1 Among those Whigs who took this course in New York City, the names of Willis Hall, Joseph L. White, Philip W. Engs, and Wilson G. Hunt, are conspicuous.

2 The following are extracts from Mr. Webster's speech at Abingdon, Mass., Oct. 9, 1848:

The gentlemen who have joined this new party, from among the Whigs, pretend that they are greater lovers of Liberty and greater haters of Slavery than those they leave behind them. I do not admit it. I do not admit any such thing. [Applause.] I think we are as good Free Soil men as they are, though we do not set up any such great preeminence over our neighbors. * * * There was an actual outbreak, years ago, between these two parties of the Democracy of New York, and this “Barnburning” party existed long before there was any question of Free Soil among them — long before there was any question of the Wilmot Proviso, or any opposition by that party to the extension of Slavery. And, up to the Annexation of Texas, every man of the party went straightforward for that Annexation, Slavery Extension and all.

But the Whigs, and they alone, raised a strong opposition to the measure. I say the Whigs alone — for nobody else, either in the East, West, South, or North, stirred a finger in the cause — or, at least, made so small an effort that it could not be discerned until the Whigs roused the people to a sentiment of opposition to the further spread of the Slave Power. Then this portion of the New York Loco-Focos, these Barnburners, seized upon this Whig doctrine, and attached to it their policy, merely to give them the predominance over their rivals. * * *

In this Buffalo platform, this Collect of the new school, there is nothing new. * * * Suppose all the Whigs should go over to the Free Soil party: It would only be a change of name; the principles would still be the same. But there would be one change which, I admit, would be monstrous — it would make Mr. Van Buren the head of the Whig party. [Laughter.]

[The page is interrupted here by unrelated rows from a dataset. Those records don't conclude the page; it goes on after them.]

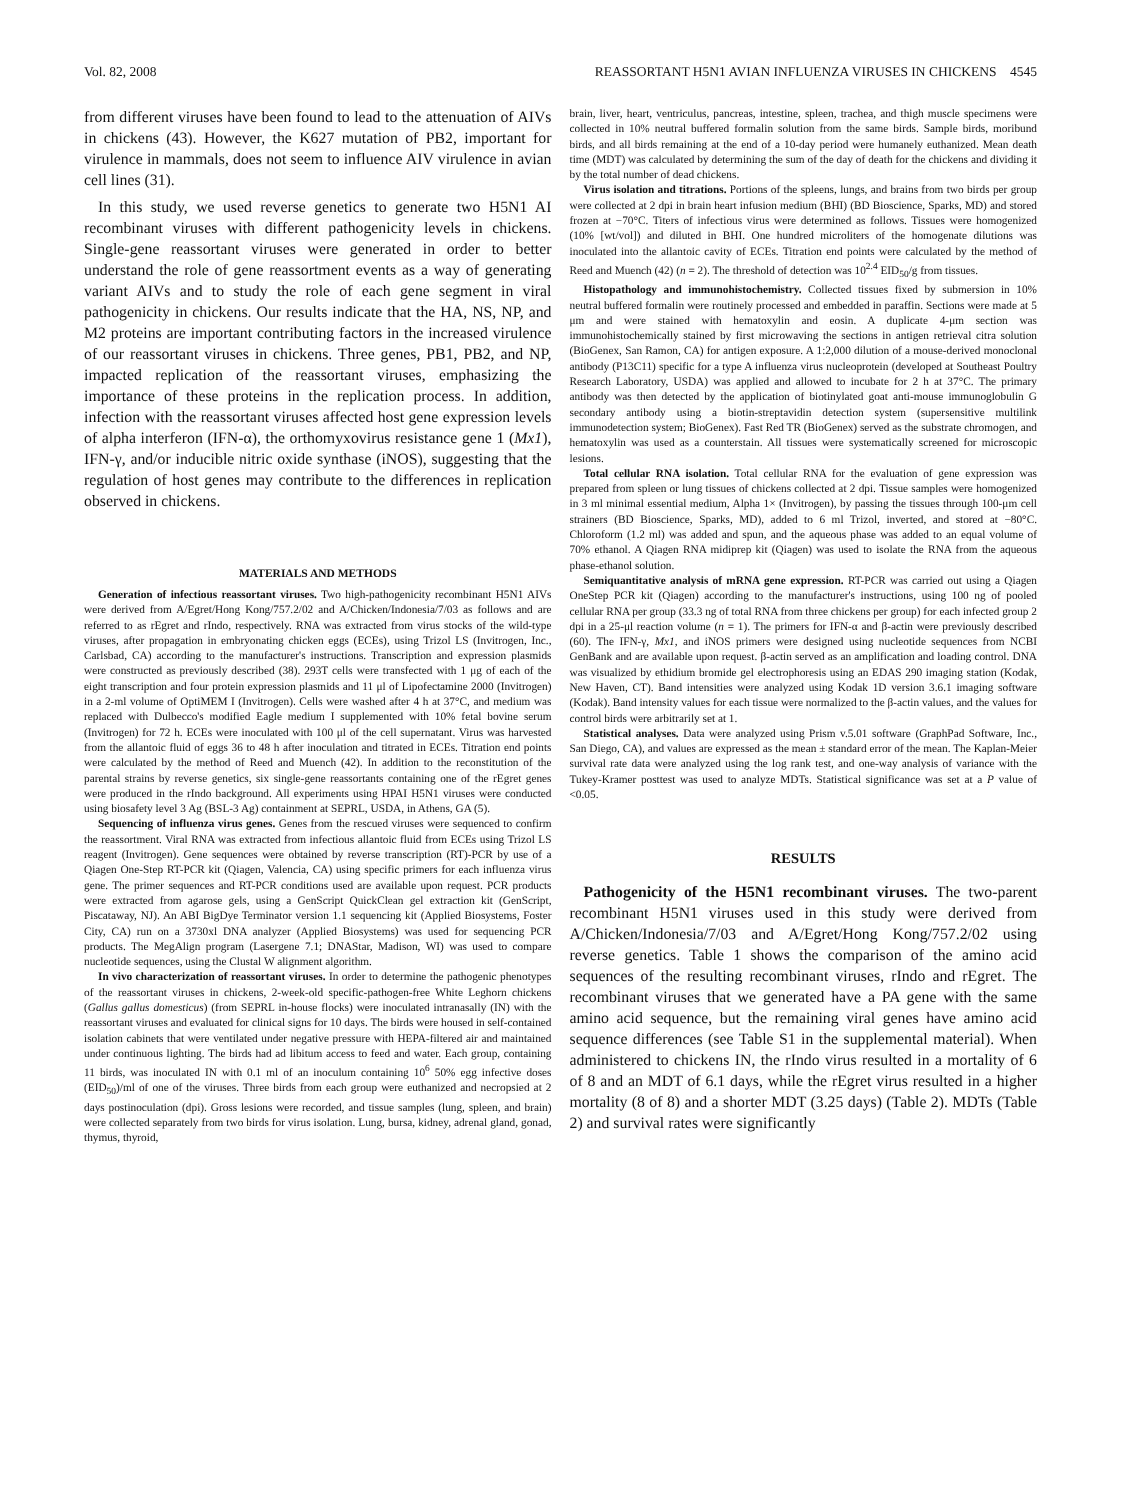Vol. 82, 2008 REASSORTANT H5N1 AVIAN INFLUENZA VIRUSES IN CHICKENS 4545
from different viruses have been found to lead to the attenuation of AIVs in chickens (43). However, the K627 mutation of PB2, important for virulence in mammals, does not seem to influence AIV virulence in avian cell lines (31).
In this study, we used reverse genetics to generate two H5N1 AI recombinant viruses with different pathogenicity levels in chickens. Single-gene reassortant viruses were generated in order to better understand the role of gene reassortment events as a way of generating variant AIVs and to study the role of each gene segment in viral pathogenicity in chickens. Our results indicate that the HA, NS, NP, and M2 proteins are important contributing factors in the increased virulence of our reassortant viruses in chickens. Three genes, PB1, PB2, and NP, impacted replication of the reassortant viruses, emphasizing the importance of these proteins in the replication process. In addition, infection with the reassortant viruses affected host gene expression levels of alpha interferon (IFN-α), the orthomyxovirus resistance gene 1 (Mx1), IFN-γ, and/or inducible nitric oxide synthase (iNOS), suggesting that the regulation of host genes may contribute to the differences in replication observed in chickens.
MATERIALS AND METHODS
Generation of infectious reassortant viruses. Two high-pathogenicity recombinant H5N1 AIVs were derived from A/Egret/Hong Kong/757.2/02 and A/Chicken/Indonesia/7/03 as follows and are referred to as rEgret and rIndo, respectively. RNA was extracted from virus stocks of the wild-type viruses, after propagation in embryonating chicken eggs (ECEs), using Trizol LS (Invitrogen, Inc., Carlsbad, CA) according to the manufacturer's instructions. Transcription and expression plasmids were constructed as previously described (38). 293T cells were transfected with 1 μg of each of the eight transcription and four protein expression plasmids and 11 μl of Lipofectamine 2000 (Invitrogen) in a 2-ml volume of OptiMEM I (Invitrogen). Cells were washed after 4 h at 37°C, and medium was replaced with Dulbecco's modified Eagle medium I supplemented with 10% fetal bovine serum (Invitrogen) for 72 h. ECEs were inoculated with 100 μl of the cell supernatant. Virus was harvested from the allantoic fluid of eggs 36 to 48 h after inoculation and titrated in ECEs. Titration end points were calculated by the method of Reed and Muench (42). In addition to the reconstitution of the parental strains by reverse genetics, six single-gene reassortants containing one of the rEgret genes were produced in the rIndo background. All experiments using HPAI H5N1 viruses were conducted using biosafety level 3 Ag (BSL-3 Ag) containment at SEPRL, USDA, in Athens, GA (5).
Sequencing of influenza virus genes. Genes from the rescued viruses were sequenced to confirm the reassortment. Viral RNA was extracted from infectious allantoic fluid from ECEs using Trizol LS reagent (Invitrogen). Gene sequences were obtained by reverse transcription (RT)-PCR by use of a Qiagen One-Step RT-PCR kit (Qiagen, Valencia, CA) using specific primers for each influenza virus gene. The primer sequences and RT-PCR conditions used are available upon request. PCR products were extracted from agarose gels, using a GenScript QuickClean gel extraction kit (GenScript, Piscataway, NJ). An ABI BigDye Terminator version 1.1 sequencing kit (Applied Biosystems, Foster City, CA) run on a 3730xl DNA analyzer (Applied Biosystems) was used for sequencing PCR products. The MegAlign program (Lasergene 7.1; DNAStar, Madison, WI) was used to compare nucleotide sequences, using the Clustal W alignment algorithm.
In vivo characterization of reassortant viruses. In order to determine the pathogenic phenotypes of the reassortant viruses in chickens, 2-week-old specific-pathogen-free White Leghorn chickens (Gallus gallus domesticus) (from SEPRL in-house flocks) were inoculated intranasally (IN) with the reassortant viruses and evaluated for clinical signs for 10 days. The birds were housed in self-contained isolation cabinets that were ventilated under negative pressure with HEPA-filtered air and maintained under continuous lighting. The birds had ad libitum access to feed and water. Each group, containing 11 birds, was inoculated IN with 0.1 ml of an inoculum containing 10<sup>6</sup> 50% egg infective doses (EID<sub>50</sub>)/ml of one of the viruses. Three birds from each group were euthanized and necropsied at 2 days postinoculation (dpi). Gross lesions were recorded, and tissue samples (lung, spleen, and brain) were collected separately from two birds for virus isolation. Lung, bursa, kidney, adrenal gland, gonad, thymus, thyroid,
brain, liver, heart, ventriculus, pancreas, intestine, spleen, trachea, and thigh muscle specimens were collected in 10% neutral buffered formalin solution from the same birds. Sample birds, moribund birds, and all birds remaining at the end of a 10-day period were humanely euthanized. Mean death time (MDT) was calculated by determining the sum of the day of death for the chickens and dividing it by the total number of dead chickens.
Virus isolation and titrations. Portions of the spleens, lungs, and brains from two birds per group were collected at 2 dpi in brain heart infusion medium (BHI) (BD Bioscience, Sparks, MD) and stored frozen at −70°C. Titers of infectious virus were determined as follows. Tissues were homogenized (10% [wt/vol]) and diluted in BHI. One hundred microliters of the homogenate dilutions was inoculated into the allantoic cavity of ECEs. Titration end points were calculated by the method of Reed and Muench (42) (n = 2). The threshold of detection was 10<sup>2.4</sup> EID<sub>50</sub>/g from tissues.
Histopathology and immunohistochemistry. Collected tissues fixed by submersion in 10% neutral buffered formalin were routinely processed and embedded in paraffin. Sections were made at 5 μm and were stained with hematoxylin and eosin. A duplicate 4-μm section was immunohistochemically stained by first microwaving the sections in antigen retrieval citra solution (BioGenex, San Ramon, CA) for antigen exposure. A 1:2,000 dilution of a mouse-derived monoclonal antibody (P13C11) specific for a type A influenza virus nucleoprotein (developed at Southeast Poultry Research Laboratory, USDA) was applied and allowed to incubate for 2 h at 37°C. The primary antibody was then detected by the application of biotinylated goat anti-mouse immunoglobulin G secondary antibody using a biotin-streptavidin detection system (supersensitive multilink immunodetection system; BioGenex). Fast Red TR (BioGenex) served as the substrate chromogen, and hematoxylin was used as a counterstain. All tissues were systematically screened for microscopic lesions.
Total cellular RNA isolation. Total cellular RNA for the evaluation of gene expression was prepared from spleen or lung tissues of chickens collected at 2 dpi. Tissue samples were homogenized in 3 ml minimal essential medium, Alpha 1× (Invitrogen), by passing the tissues through 100-μm cell strainers (BD Bioscience, Sparks, MD), added to 6 ml Trizol, inverted, and stored at −80°C. Chloroform (1.2 ml) was added and spun, and the aqueous phase was added to an equal volume of 70% ethanol. A Qiagen RNA midiprep kit (Qiagen) was used to isolate the RNA from the aqueous phase-ethanol solution.
Semiquantitative analysis of mRNA gene expression. RT-PCR was carried out using a Qiagen OneStep PCR kit (Qiagen) according to the manufacturer's instructions, using 100 ng of pooled cellular RNA per group (33.3 ng of total RNA from three chickens per group) for each infected group 2 dpi in a 25-μl reaction volume (n = 1). The primers for IFN-α and β-actin were previously described (60). The IFN-γ, Mx1, and iNOS primers were designed using nucleotide sequences from NCBI GenBank and are available upon request. β-actin served as an amplification and loading control. DNA was visualized by ethidium bromide gel electrophoresis using an EDAS 290 imaging station (Kodak, New Haven, CT). Band intensities were analyzed using Kodak 1D version 3.6.1 imaging software (Kodak). Band intensity values for each tissue were normalized to the β-actin values, and the values for control birds were arbitrarily set at 1.
Statistical analyses. Data were analyzed using Prism v.5.01 software (GraphPad Software, Inc., San Diego, CA), and values are expressed as the mean ± standard error of the mean. The Kaplan-Meier survival rate data were analyzed using the log rank test, and one-way analysis of variance with the Tukey-Kramer posttest was used to analyze MDTs. Statistical significance was set at a P value of <0.05.
RESULTS
Pathogenicity of the H5N1 recombinant viruses. The two-parent recombinant H5N1 viruses used in this study were derived from A/Chicken/Indonesia/7/03 and A/Egret/Hong Kong/757.2/02 using reverse genetics. Table 1 shows the comparison of the amino acid sequences of the resulting recombinant viruses, rIndo and rEgret. The recombinant viruses that we generated have a PA gene with the same amino acid sequence, but the remaining viral genes have amino acid sequence differences (see Table S1 in the supplemental material). When administered to chickens IN, the rIndo virus resulted in a mortality of 6 of 8 and an MDT of 6.1 days, while the rEgret virus resulted in a higher mortality (8 of 8) and a shorter MDT (3.25 days) (Table 2). MDTs (Table 2) and survival rates were significantly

3 In his speech at Cleveland, Ohio, October 26, 1848, Gov. Seward said:

A sixth principle is, that Slavery must be abolished. I think these are the principles of the Whigs of the Western Reserve of Ohio. <*> am not now to say for the first time that they are mine. * * *

There are two antagonistic elements of society in America, Freedom and Slavery. Freedom is in harmony with our system of government, and with the spirit of the age, and is therefore passive and quiescent. Slavery is in conflict with that system, with justice, and with humanity, and is therefore organized, defensive, active, and perpetually aggressive.

Freedom insists on the emancipation and development of labor; Slavery demands a soil moistened with tears and blood — Freedom a soil that exults under the elastic tread of man in his native majesty.

These elements divide and classify the American people into two parties. Each of these parties has its court and its scepter. The throne of one is amid the rocks of the Alleghany Mountains; the throne of the other is reared on the sands of South Carolina. One of these parties, the party of Slavery, regards disunion as among the means of defense, and not always the last to be employed. The other maintains the Union of the States, one and inseparable, now and forever, as the highest duty of the American people to themselves, to posterity, to mankind, etc., etc.

The party of Freedom seeks complete and universal emancipation.